Roger Fry

Personal information
- Full name: Roger Norman Fry
- Date of birth: 18 August 1948 (age 77)
- Place of birth: Southampton, England
- Position: Defender

Senior career*
- Years: Team / Apps / (Gls)
- 1967–1973: Southampton / 23 / (0)
- 1973–1977: Walsall / 136 / (0)
- 1977–: Salisbury /  / (8)
- Total:  / 159 / (0)

= Roger Fry (footballer) =

English footballer (born 1948)

Roger Norman Fry (born 18 August 1948) is an English former footballer.

==Playing career==

Fry began his career as a youngster with Southampton Schools, having been a fan of Southampton since he was a young boy.
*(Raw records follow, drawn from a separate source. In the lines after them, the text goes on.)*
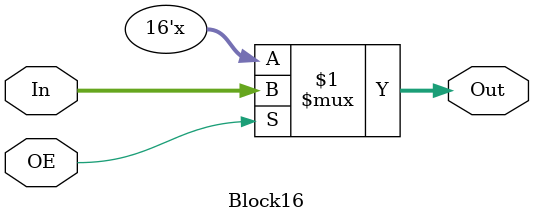
<source format=v>
`timescale 1ns / 1ps


module Block16(
    input [15:0] In,
    input OE,
    output  [15:0] Out
    );
    
    
    
    assign Out=OE?In:16'bzzzz_zzzz_zzzz_zzzz;
    
    
endmodule

</source>
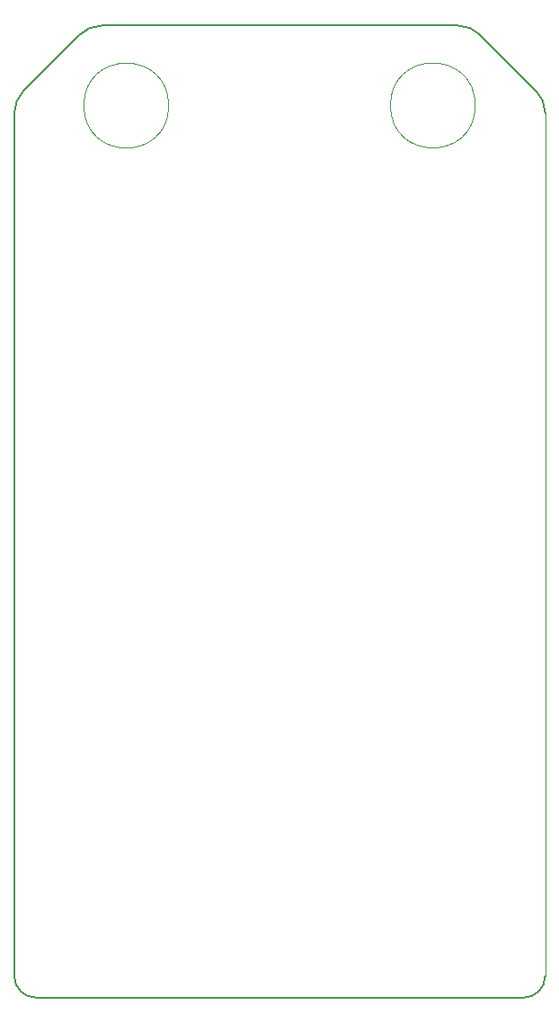
<source format=gm1>
G04 #@! TF.GenerationSoftware,KiCad,Pcbnew,(6.0.9)*
G04 #@! TF.CreationDate,2022-12-03T16:12:52+01:00*
G04 #@! TF.ProjectId,ray-rounded,7261792d-726f-4756-9e64-65642e6b6963,rev?*
G04 #@! TF.SameCoordinates,Original*
G04 #@! TF.FileFunction,Profile,NP*
%FSLAX46Y46*%
G04 Gerber Fmt 4.6, Leading zero omitted, Abs format (unit mm)*
G04 Created by KiCad (PCBNEW (6.0.9)) date 2022-12-03 16:12:52*
%MOMM*%
%LPD*%
G01*
G04 APERTURE LIST*
G04 #@! TA.AperFunction,Profile*
%ADD10C,0.200000*%
G04 #@! TD*
G04 #@! TA.AperFunction,Profile*
%ADD11C,0.100000*%
G04 #@! TD*
G04 #@! TA.AperFunction,Profile*
%ADD12C,0.120000*%
G04 #@! TD*
G04 APERTURE END LIST*
D10*
X97551800Y-152826400D02*
X143551800Y-152826400D01*
X96430501Y-67397742D02*
G75*
G03*
X95551800Y-69519040I2121099J-2121258D01*
G01*
X103794441Y-61276416D02*
G75*
G03*
X101673120Y-62155079I59J-3000184D01*
G01*
X95551800Y-150826400D02*
G75*
G03*
X97551800Y-152826400I2000000J0D01*
G01*
X95551800Y-69519040D02*
X95551800Y-150826400D01*
X101673120Y-62155079D02*
X96430479Y-67397720D01*
X145551783Y-69519040D02*
G75*
G03*
X144673120Y-67397720I-3000183J-60D01*
G01*
X144673120Y-67397720D02*
X139430479Y-62155079D01*
X139430458Y-62155100D02*
G75*
G03*
X137309159Y-61276400I-2121258J-2121100D01*
G01*
D11*
X145551800Y-69519040D02*
X145551800Y-150826400D01*
D10*
X137309159Y-61276400D02*
X103794441Y-61276400D01*
X143551800Y-152826400D02*
G75*
G03*
X145551800Y-150826400I0J2000000D01*
G01*
D12*
X138974593Y-68804089D02*
G75*
G03*
X138974593Y-68804089I-4000000J0D01*
G01*
X110092866Y-68815523D02*
G75*
G03*
X110092866Y-68815523I-4000000J0D01*
G01*
M02*

</source>
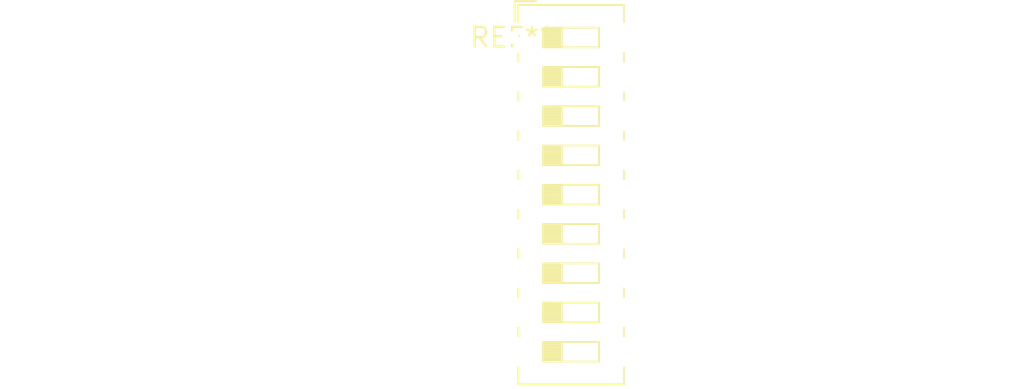
<source format=kicad_pcb>
(kicad_pcb (version 20240108) (generator pcbnew)

  (general
    (thickness 1.6)
  )

  (paper "A4")
  (layers
    (0 "F.Cu" signal)
    (31 "B.Cu" signal)
    (32 "B.Adhes" user "B.Adhesive")
    (33 "F.Adhes" user "F.Adhesive")
    (34 "B.Paste" user)
    (35 "F.Paste" user)
    (36 "B.SilkS" user "B.Silkscreen")
    (37 "F.SilkS" user "F.Silkscreen")
    (38 "B.Mask" user)
    (39 "F.Mask" user)
    (40 "Dwgs.User" user "User.Drawings")
    (41 "Cmts.User" user "User.Comments")
    (42 "Eco1.User" user "User.Eco1")
    (43 "Eco2.User" user "User.Eco2")
    (44 "Edge.Cuts" user)
    (45 "Margin" user)
    (46 "B.CrtYd" user "B.Courtyard")
    (47 "F.CrtYd" user "F.Courtyard")
    (48 "B.Fab" user)
    (49 "F.Fab" user)
    (50 "User.1" user)
    (51 "User.2" user)
    (52 "User.3" user)
    (53 "User.4" user)
    (54 "User.5" user)
    (55 "User.6" user)
    (56 "User.7" user)
    (57 "User.8" user)
    (58 "User.9" user)
  )

  (setup
    (pad_to_mask_clearance 0)
    (pcbplotparams
      (layerselection 0x00010fc_ffffffff)
      (plot_on_all_layers_selection 0x0000000_00000000)
      (disableapertmacros false)
      (usegerberextensions false)
      (usegerberattributes false)
      (usegerberadvancedattributes false)
      (creategerberjobfile false)
      (dashed_line_dash_ratio 12.000000)
      (dashed_line_gap_ratio 3.000000)
      (svgprecision 4)
      (plotframeref false)
      (viasonmask false)
      (mode 1)
      (useauxorigin false)
      (hpglpennumber 1)
      (hpglpenspeed 20)
      (hpglpendiameter 15.000000)
      (dxfpolygonmode false)
      (dxfimperialunits false)
      (dxfusepcbnewfont false)
      (psnegative false)
      (psa4output false)
      (plotreference false)
      (plotvalue false)
      (plotinvisibletext false)
      (sketchpadsonfab false)
      (subtractmaskfromsilk false)
      (outputformat 1)
      (mirror false)
      (drillshape 1)
      (scaleselection 1)
      (outputdirectory "")
    )
  )

  (net 0 "")

  (footprint "SW_DIP_SPSTx09_Slide_6.7x24.42mm_W7.62mm_P2.54mm_LowProfile" (layer "F.Cu") (at 0 0))

)

</source>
While working as an apprentice at the docks in Southampton, he was spotted by the club and signed professional terms as a 19-year-old in October 1967. After 3 seasons of reserve football at Southampton he made his debut in the final game of the 1970–71 season against Crystal Palace at The Dell. Facing large amounts of competition for his place, Fry never really had an extended run in the first team but still managed 22 league games and 3 cup appearances over the next season. The following season he suffered a number of injuries and only featured in reserve matches, so he made the move to Walsall in July 1973.

At Walsall, Fry made 136 appearances over the next four seasons, before being released by manager Dave Mackay. He returned south to play for Salisbury City before joining North Baddesley in 1980.